--- begin Data excerpts ---

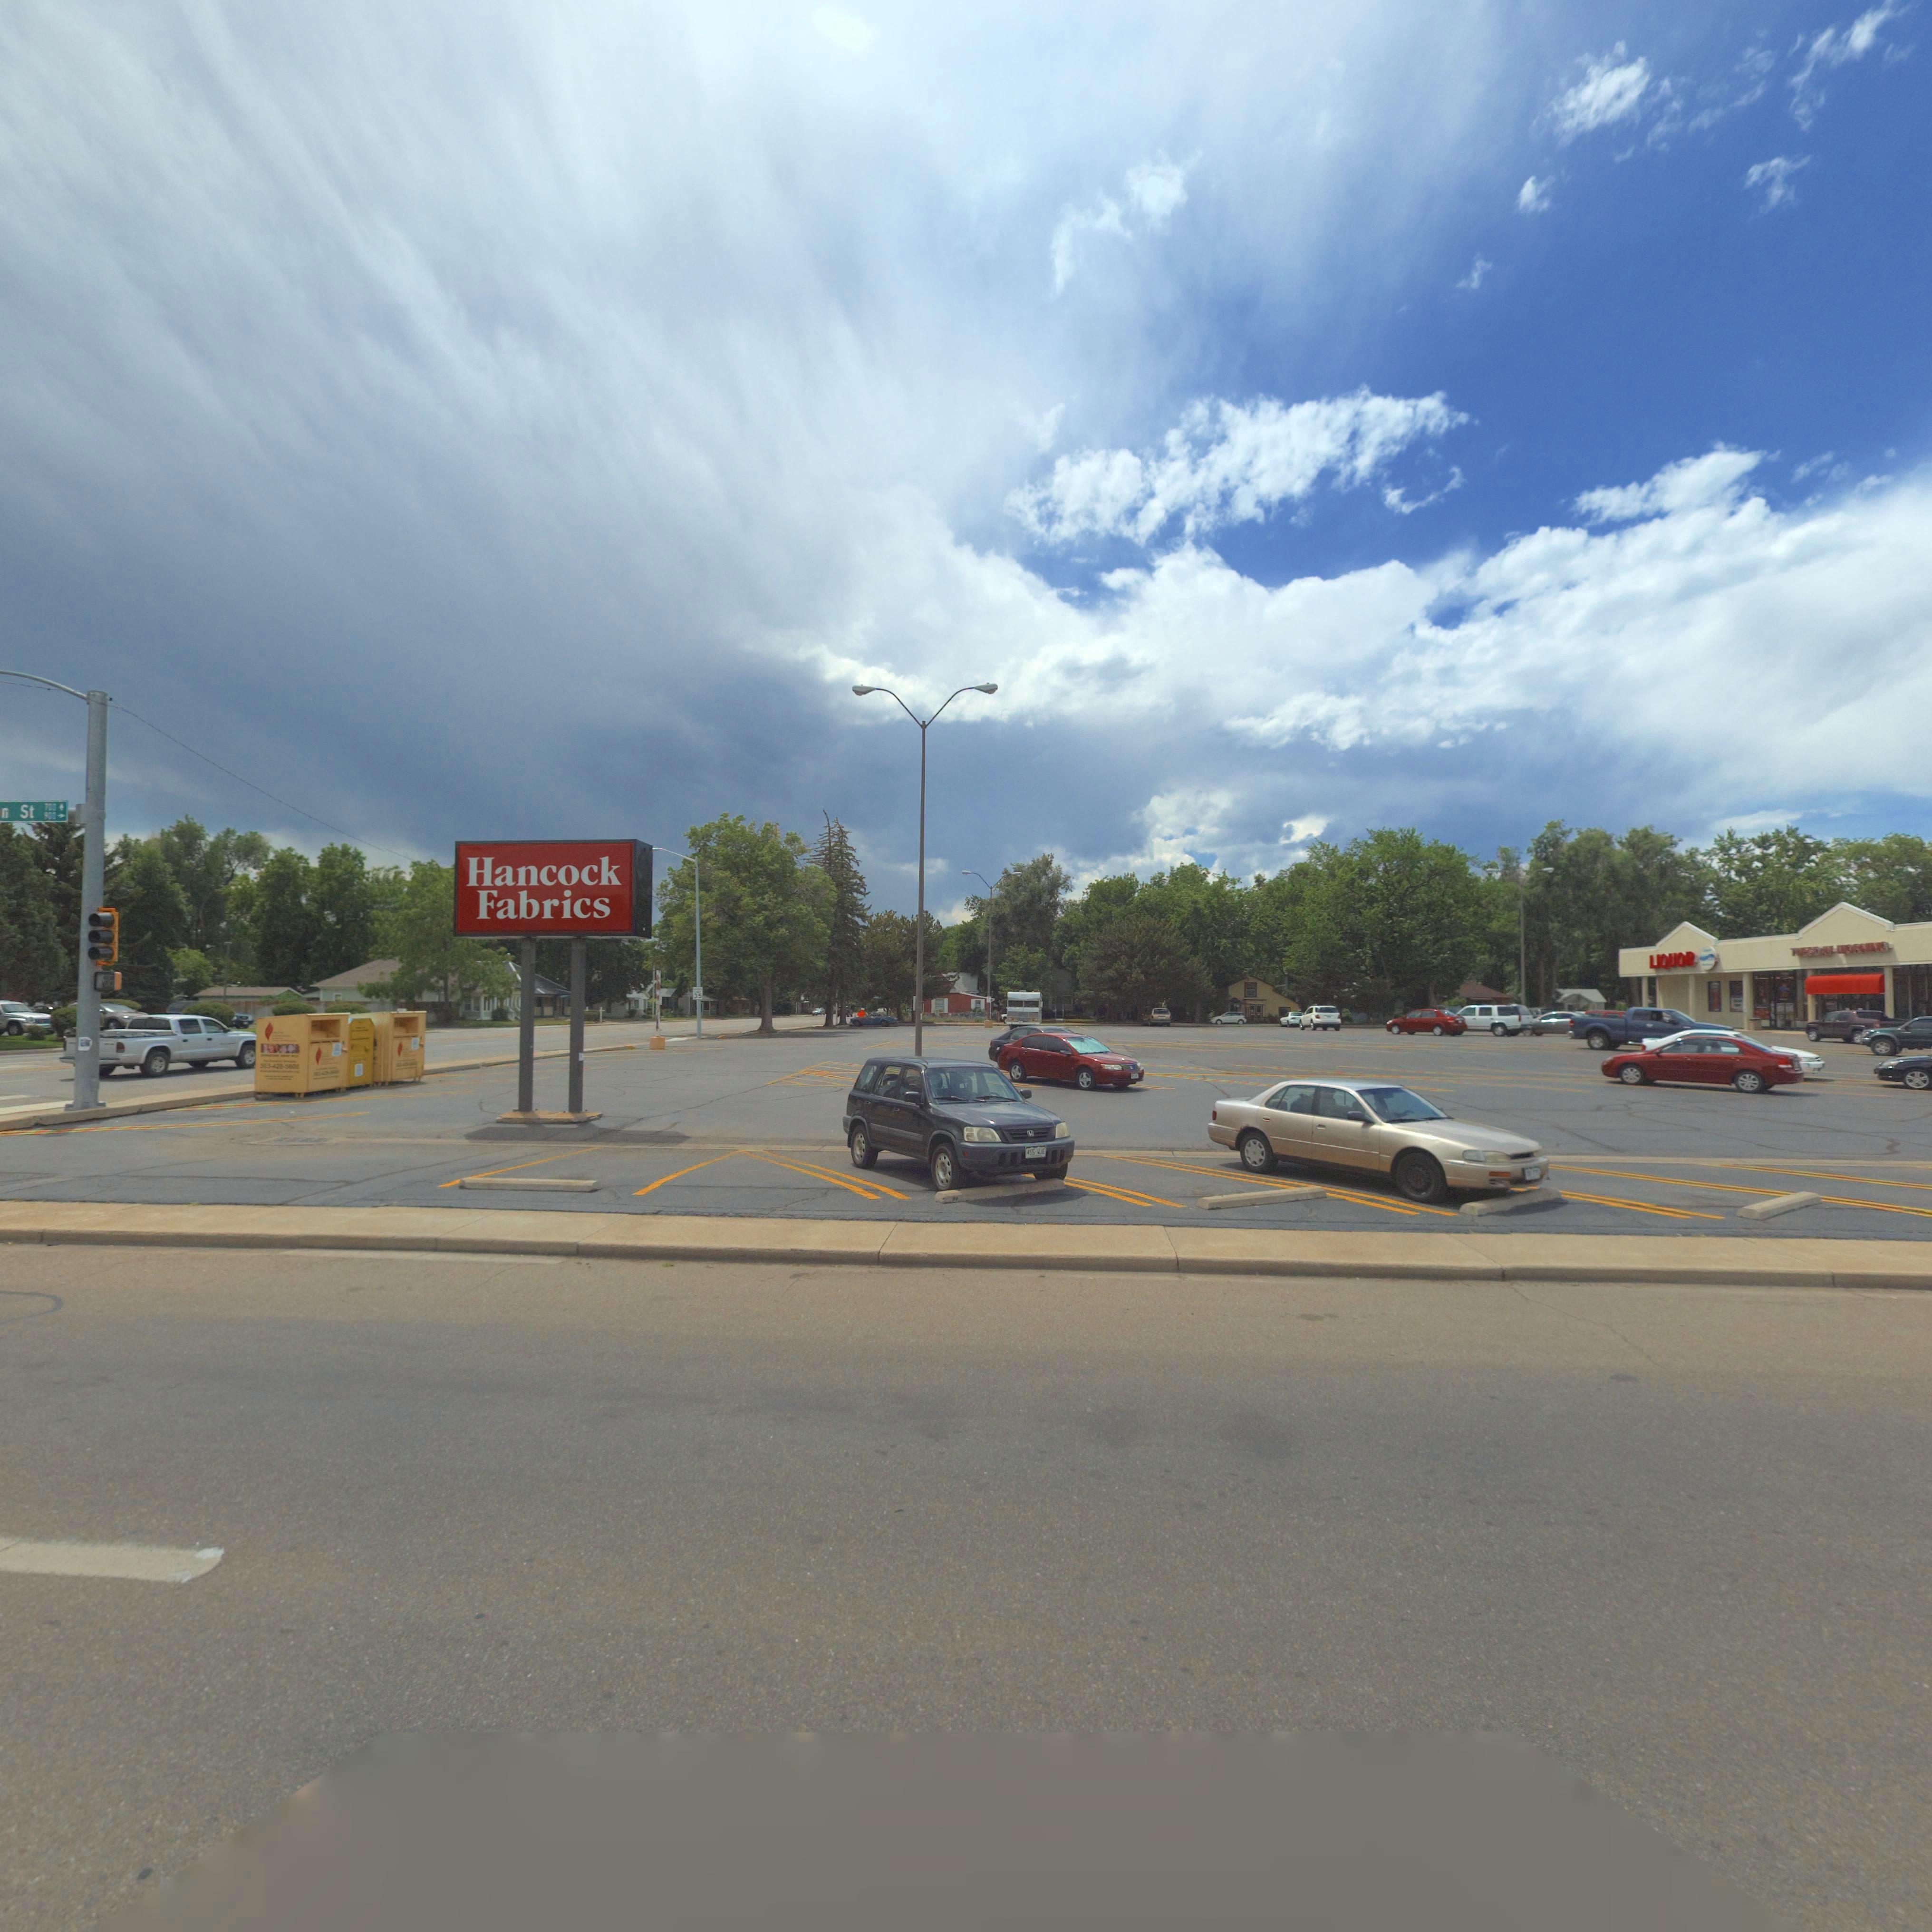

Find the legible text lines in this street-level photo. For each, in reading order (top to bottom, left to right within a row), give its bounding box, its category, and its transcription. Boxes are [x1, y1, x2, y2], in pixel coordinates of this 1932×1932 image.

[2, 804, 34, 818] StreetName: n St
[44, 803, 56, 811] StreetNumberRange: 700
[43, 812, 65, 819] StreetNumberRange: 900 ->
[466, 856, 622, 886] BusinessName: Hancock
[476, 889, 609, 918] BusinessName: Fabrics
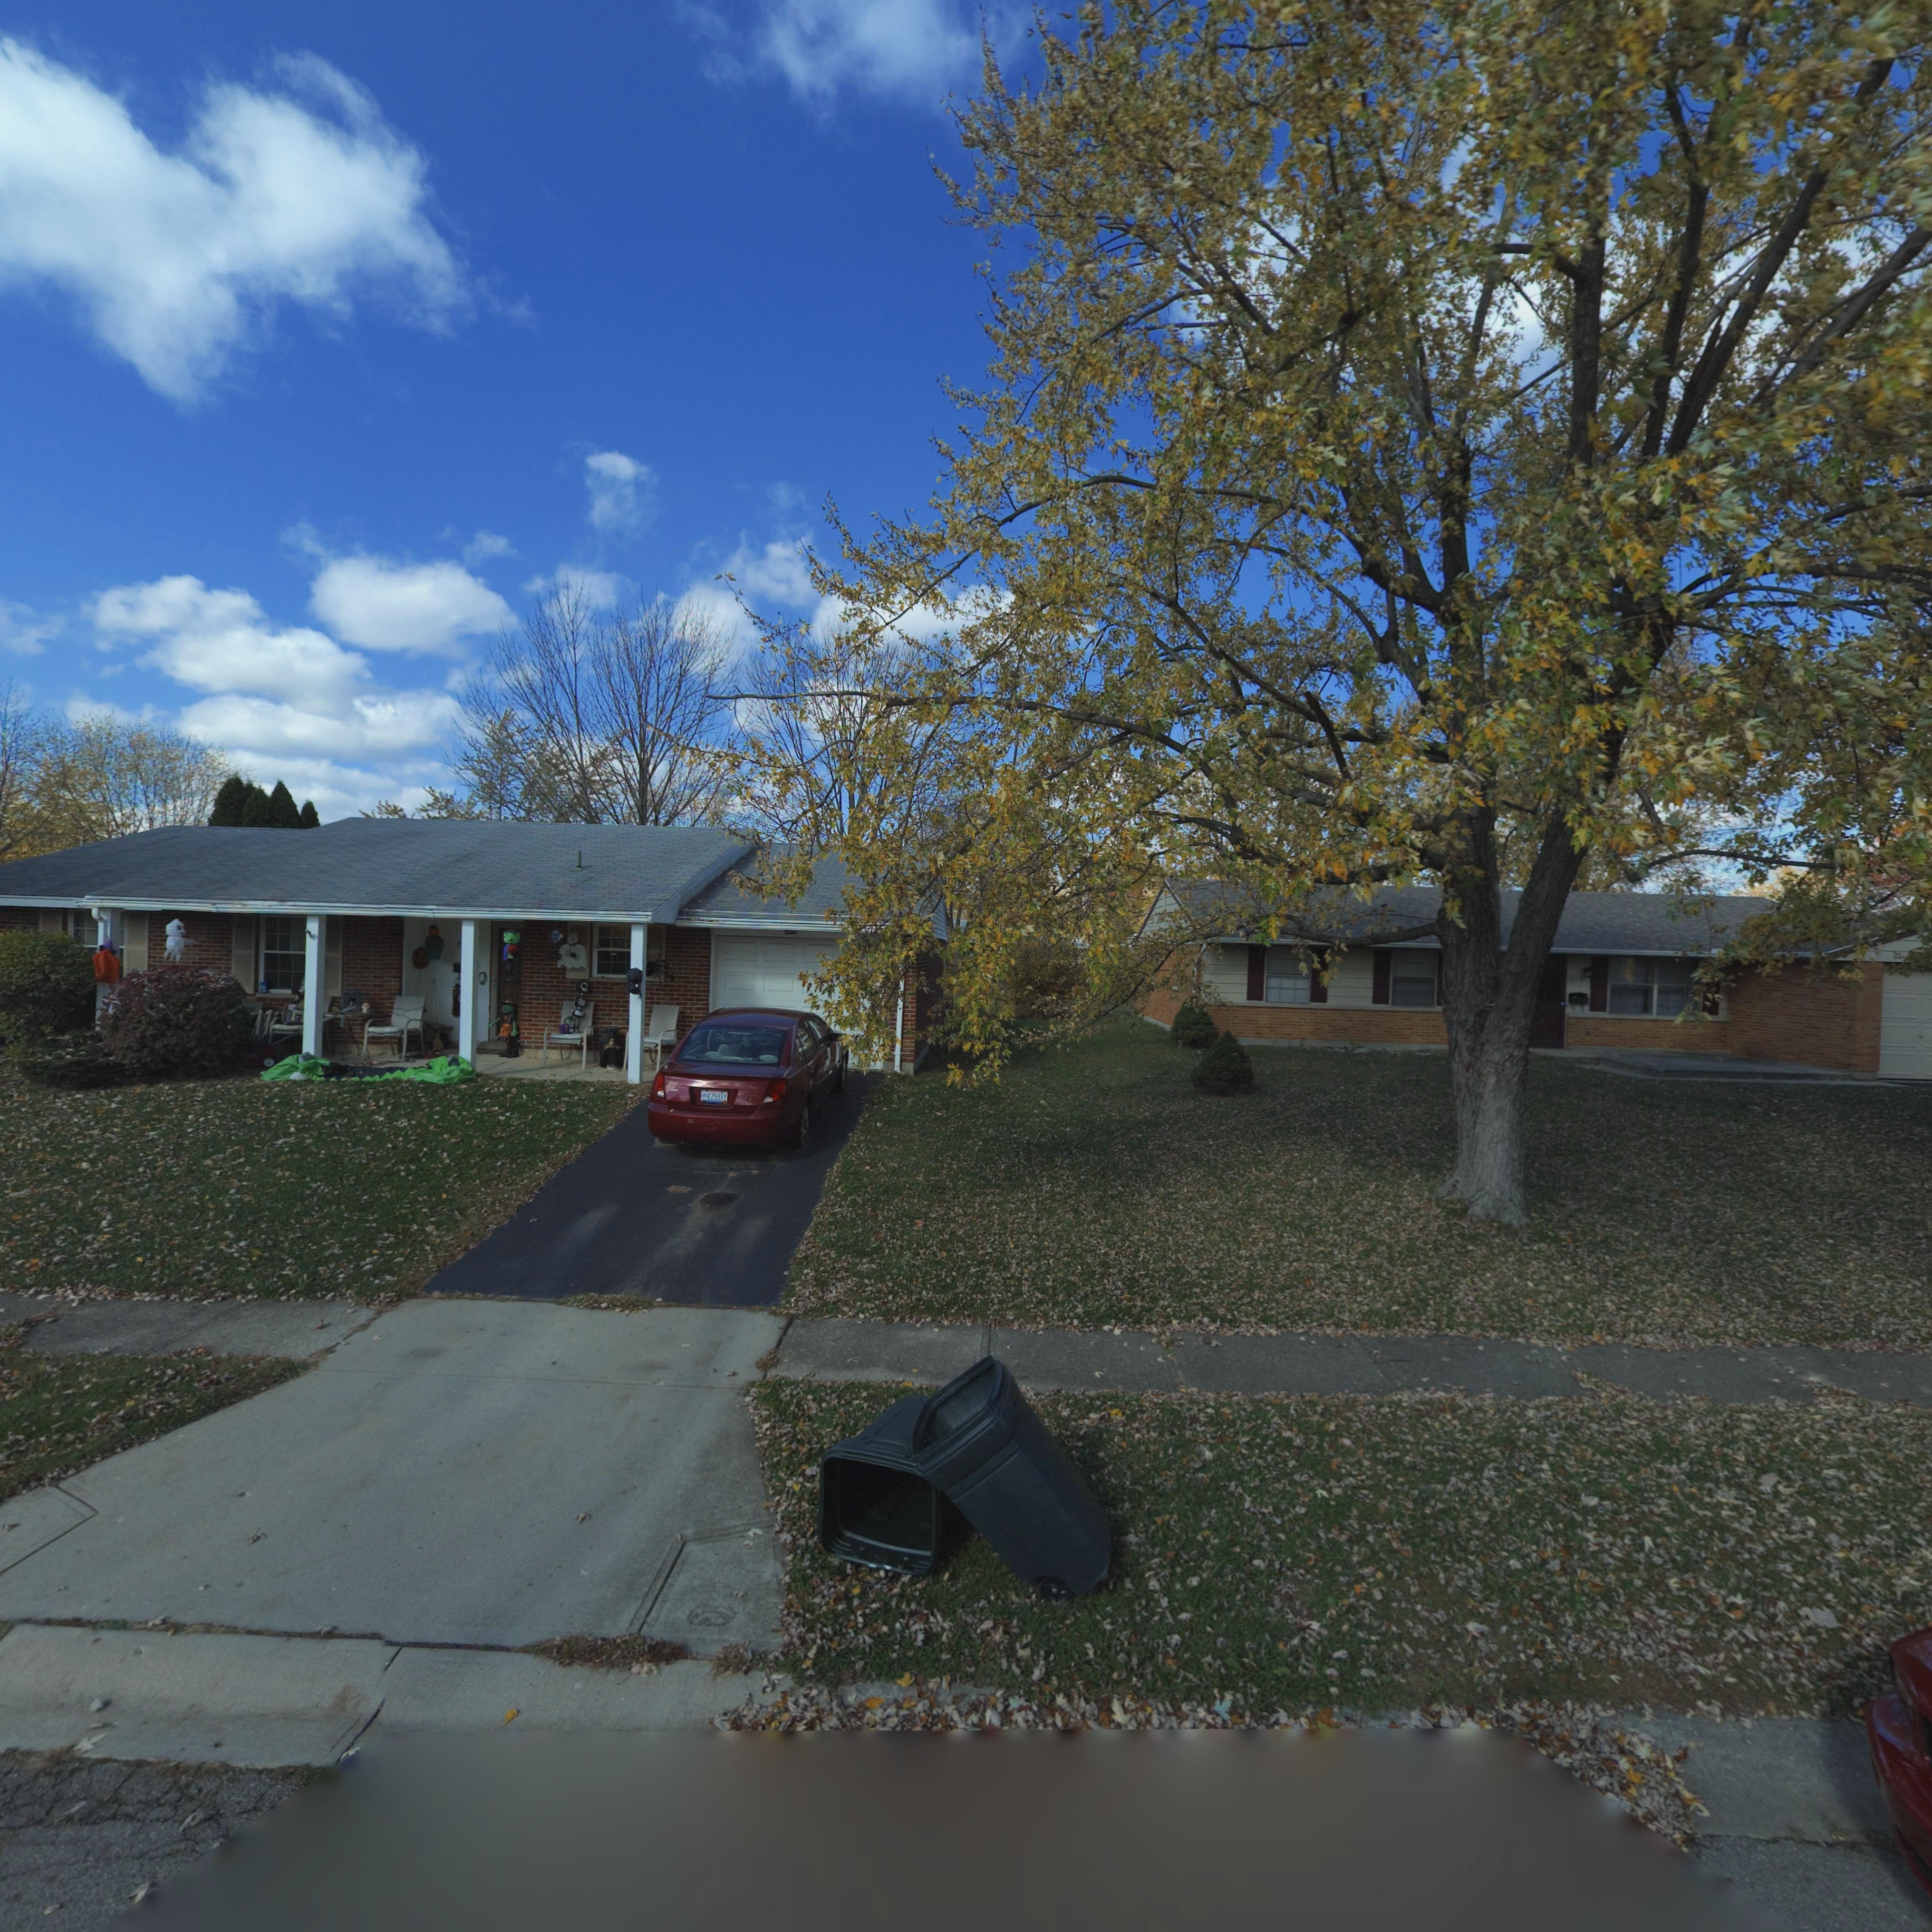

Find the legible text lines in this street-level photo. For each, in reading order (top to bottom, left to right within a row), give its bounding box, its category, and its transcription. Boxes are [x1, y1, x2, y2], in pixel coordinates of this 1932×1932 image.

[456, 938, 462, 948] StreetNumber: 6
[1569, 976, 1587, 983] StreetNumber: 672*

--- end Data excerpts ---

To do: Can you reproduce the entire listing above word for word, leaving out the pictures?

Result of the task:
Find the legible text lines in this street-level photo. For each, in reading order (top to bottom, left to right within a row), give its bounding box, its category, and its transcription. Boxes are [x1, y1, x2, y2], in pixel coordinates of this 1932×1932 image.

[2, 804, 34, 818] StreetName: n St
[44, 803, 56, 811] StreetNumberRange: 700
[43, 812, 65, 819] StreetNumberRange: 900 ->
[466, 856, 622, 886] BusinessName: Hancock
[476, 889, 609, 918] BusinessName: Fabrics

Find the legible text lines in this street-level photo. For each, in reading order (top to bottom, left to right within a row), give its bounding box, its category, and its transcription. Boxes are [x1, y1, x2, y2], in pixel coordinates of this 1932×1932 image.

[456, 938, 462, 948] StreetNumber: 6
[1569, 976, 1587, 983] StreetNumber: 672*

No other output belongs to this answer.